Opinion
CA 02-01999
February 7, 2003.
Appeal and cross appeal from an order of Supreme Court, Monroe County (Egan, J.), entered December 11, 2001, which, inter alia, denied plaintiff's motion to terminate maintenance.
GOULD, PECK METZLER LLP, ROCHESTER (ERIC J. METZLER OF COUNSEL), For Plaintiff-appellant-respondent.
ROSS GOULD-ROSS, ROCHESTER (BETTE M. GOULD-ROSS OF COUNSEL), FOR DEFENDANT-RESPONDENT-APPELLANT.

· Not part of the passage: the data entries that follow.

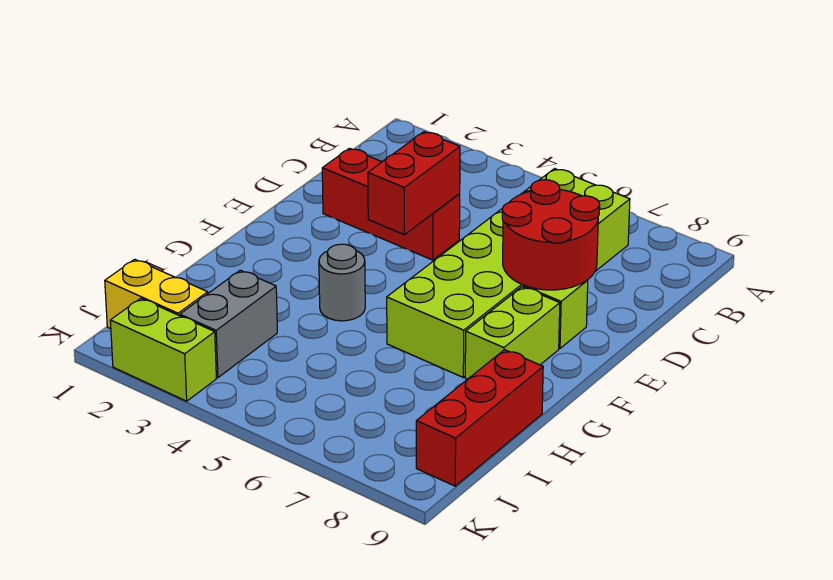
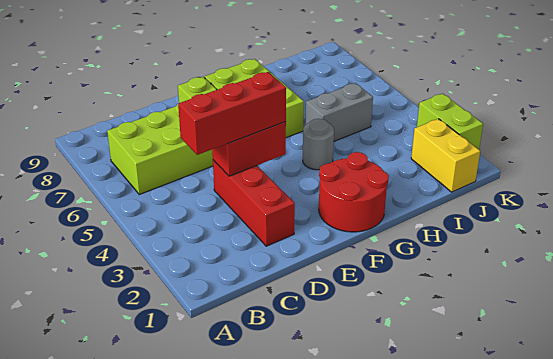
red round brick D7:E8 level 2 -> red round brick F1:G2 level 1
red brick H9:J9 level 1 -> red brick C4:E4 level 3
grey brick I3:J3 level 1 -> grey brick H5:I5 level 1

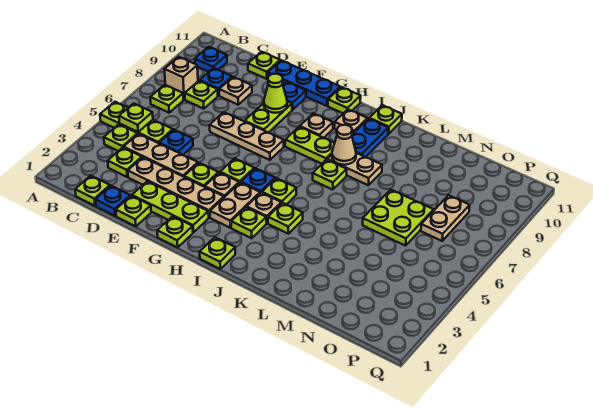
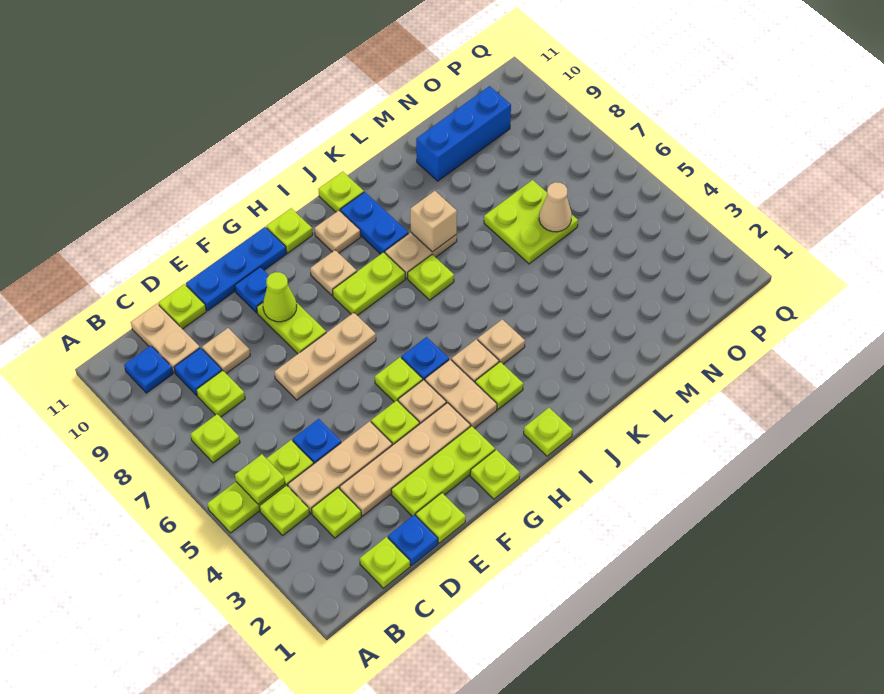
tan brick B8 level 1 -> tan brick K8 level 2
lime plate I5 level 1 -> none
lime plate J4 level 1 -> tan plate J4 level 1
tan cone J8 level 2 -> tan cone N6 level 2
none -> blue brick M10:O10 level 1
tan plate O7:O8 level 1 -> tan plate C10:C11 level 1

PRESENT: PIGOTT, JR., P.J., GREEN, SCUDDER, GORSKI, AND LAWTON, JJ.
MEMORANDUM AND ORDER
It is hereby ORDERED that the order so appealed from be and the same hereby is unanimously affirmed without costs.
Memorandum:
"A separation agreement entered into by the parties in a divorce proceeding constitutes a contract between them which will be enforced according to its terms" (Gagstetter v. Gagstetter, 283 A.D.2d 393, 395). Where, as here, the intent of the parties is clearly and unambiguously set forth in the agreement, "effect must be given to the intent as indicated by the language used" (Slatt v. Slatt, 64 N.Y.2d 966, 967, rearg denied 65 N.Y.2d 785; see Fetner v. Fetner, 293 A.D.2d 645, 645-646). Supreme Court properly determined that, pursuant to the terms of the separation agreement, the obligation of plaintiff to pay spousal maintenance of $800 per month continues until he attains age 62 and ceases his employment with Xerox. The court did not abuse its discretion in denying that part of defendant's cross motion seeking counsel fees (see Domestic Relations Law § 238).